_Work request_
Every record must be retyped exactly as it reads.

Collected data

----

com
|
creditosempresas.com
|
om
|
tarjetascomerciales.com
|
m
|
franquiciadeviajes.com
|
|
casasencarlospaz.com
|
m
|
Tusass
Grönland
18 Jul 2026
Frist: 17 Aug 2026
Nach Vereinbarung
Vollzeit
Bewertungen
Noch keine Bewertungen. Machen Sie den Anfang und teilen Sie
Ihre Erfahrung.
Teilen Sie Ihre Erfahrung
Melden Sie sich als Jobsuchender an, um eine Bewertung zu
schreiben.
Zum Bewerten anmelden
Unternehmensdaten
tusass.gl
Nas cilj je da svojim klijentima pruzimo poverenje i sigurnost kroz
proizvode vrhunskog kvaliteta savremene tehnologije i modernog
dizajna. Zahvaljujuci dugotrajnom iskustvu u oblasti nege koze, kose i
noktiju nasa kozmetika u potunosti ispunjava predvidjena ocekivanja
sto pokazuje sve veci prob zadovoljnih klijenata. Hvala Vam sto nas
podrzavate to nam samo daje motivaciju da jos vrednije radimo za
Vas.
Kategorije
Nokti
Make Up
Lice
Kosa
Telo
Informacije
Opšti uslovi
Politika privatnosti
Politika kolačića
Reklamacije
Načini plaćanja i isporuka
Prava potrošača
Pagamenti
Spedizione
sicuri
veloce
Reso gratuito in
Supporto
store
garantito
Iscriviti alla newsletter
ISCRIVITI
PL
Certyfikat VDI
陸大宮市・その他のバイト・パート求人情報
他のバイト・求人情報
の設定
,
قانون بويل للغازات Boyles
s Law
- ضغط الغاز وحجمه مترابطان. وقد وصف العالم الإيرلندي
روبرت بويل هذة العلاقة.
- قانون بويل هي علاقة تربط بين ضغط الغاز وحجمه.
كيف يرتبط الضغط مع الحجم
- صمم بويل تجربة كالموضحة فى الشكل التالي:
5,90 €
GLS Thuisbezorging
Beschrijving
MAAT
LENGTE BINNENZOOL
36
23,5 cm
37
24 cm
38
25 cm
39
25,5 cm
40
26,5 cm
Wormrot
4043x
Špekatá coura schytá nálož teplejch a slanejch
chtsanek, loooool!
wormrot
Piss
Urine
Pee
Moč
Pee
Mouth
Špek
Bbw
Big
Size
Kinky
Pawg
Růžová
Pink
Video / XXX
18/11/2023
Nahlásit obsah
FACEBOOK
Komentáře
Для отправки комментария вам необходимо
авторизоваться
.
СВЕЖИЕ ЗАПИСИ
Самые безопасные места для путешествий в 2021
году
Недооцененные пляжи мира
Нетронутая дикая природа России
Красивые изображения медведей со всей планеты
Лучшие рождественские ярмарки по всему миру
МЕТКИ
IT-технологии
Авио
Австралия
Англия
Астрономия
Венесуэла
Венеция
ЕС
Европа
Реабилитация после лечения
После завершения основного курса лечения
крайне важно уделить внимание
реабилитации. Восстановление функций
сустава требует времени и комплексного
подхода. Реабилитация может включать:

----

_Result of this exercise_
com
|
creditosempresas.com
|
om
|
tarjetascomerciales.com
|
m
|
franquiciadeviajes.com
|
|
casasencarlospaz.com
|
m
|
Tusass
Grönland
18 Jul 2026
Frist: 17 Aug 2026
Nach Vereinbarung
Vollzeit
Bewertungen
Noch keine Bewertungen. Machen Sie den Anfang und teilen Sie
Ihre Erfahrung.
Teilen Sie Ihre Erfahrung
Melden Sie sich als Jobsuchender an, um eine Bewertung zu
schreiben.
Zum Bewerten anmelden
Unternehmensdaten
tusass.gl
Nas cilj je da svojim klijentima pruzimo poverenje i sigurnost kroz
proizvode vrhunskog kvaliteta savremene tehnologije i modernog
dizajna. Zahvaljujuci dugotrajnom iskustvu u oblasti nege koze, kose i
noktiju nasa kozmetika u potunosti ispunjava predvidjena ocekivanja
sto pokazuje sve veci prob zadovoljnih klijenata. Hvala Vam sto nas
podrzavate to nam samo daje motivaciju da jos vrednije radimo za
Vas.
Kategorije
Nokti
Make Up
Lice
Kosa
Telo
Informacije
Opšti uslovi
Politika privatnosti
Politika kolačića
Reklamacije
Načini plaćanja i isporuka
Prava potrošača
Pagamenti
Spedizione
sicuri
veloce
Reso gratuito in
Supporto
store
garantito
Iscriviti alla newsletter
ISCRIVITI
PL
Certyfikat VDI
陸大宮市・その他のバイト・パート求人情報
他のバイト・求人情報
の設定
,
قانون بويل للغازات Boyles
s Law
- ضغط الغاز وحجمه مترابطان. وقد وصف العالم الإيرلندي
روبرت بويل هذة العلاقة.
- قانون بويل هي علاقة تربط بين ضغط الغاز وحجمه.
كيف يرتبط الضغط مع الحجم
- صمم بويل تجربة كالموضحة فى الشكل التالي:
5,90 €
GLS Thuisbezorging
Beschrijving
MAAT
LENGTE BINNENZOOL
36
23,5 cm
37
24 cm
38
25 cm
39
25,5 cm
40
26,5 cm
Wormrot
4043x
Špekatá coura schytá nálož teplejch a slanejch
chtsanek, loooool!
wormrot
Piss
Urine
Pee
Moč
Pee
Mouth
Špek
Bbw
Big
Size
Kinky
Pawg
Růžová
Pink
Video / XXX
18/11/2023
Nahlásit obsah
FACEBOOK
Komentáře
Для отправки комментария вам необходимо
авторизоваться
.
СВЕЖИЕ ЗАПИСИ
Самые безопасные места для путешествий в 2021
году
Недооцененные пляжи мира
Нетронутая дикая природа России
Красивые изображения медведей со всей планеты
Лучшие рождественские ярмарки по всему миру
МЕТКИ
IT-технологии
Авио
Австралия
Англия
Астрономия
Венесуэла
Венеция
ЕС
Европа
Реабилитация после лечения
После завершения основного курса лечения
крайне важно уделить внимание
реабилитации. Восстановление функций
сустава требует времени и комплексного
подхода. Реабилитация может включать:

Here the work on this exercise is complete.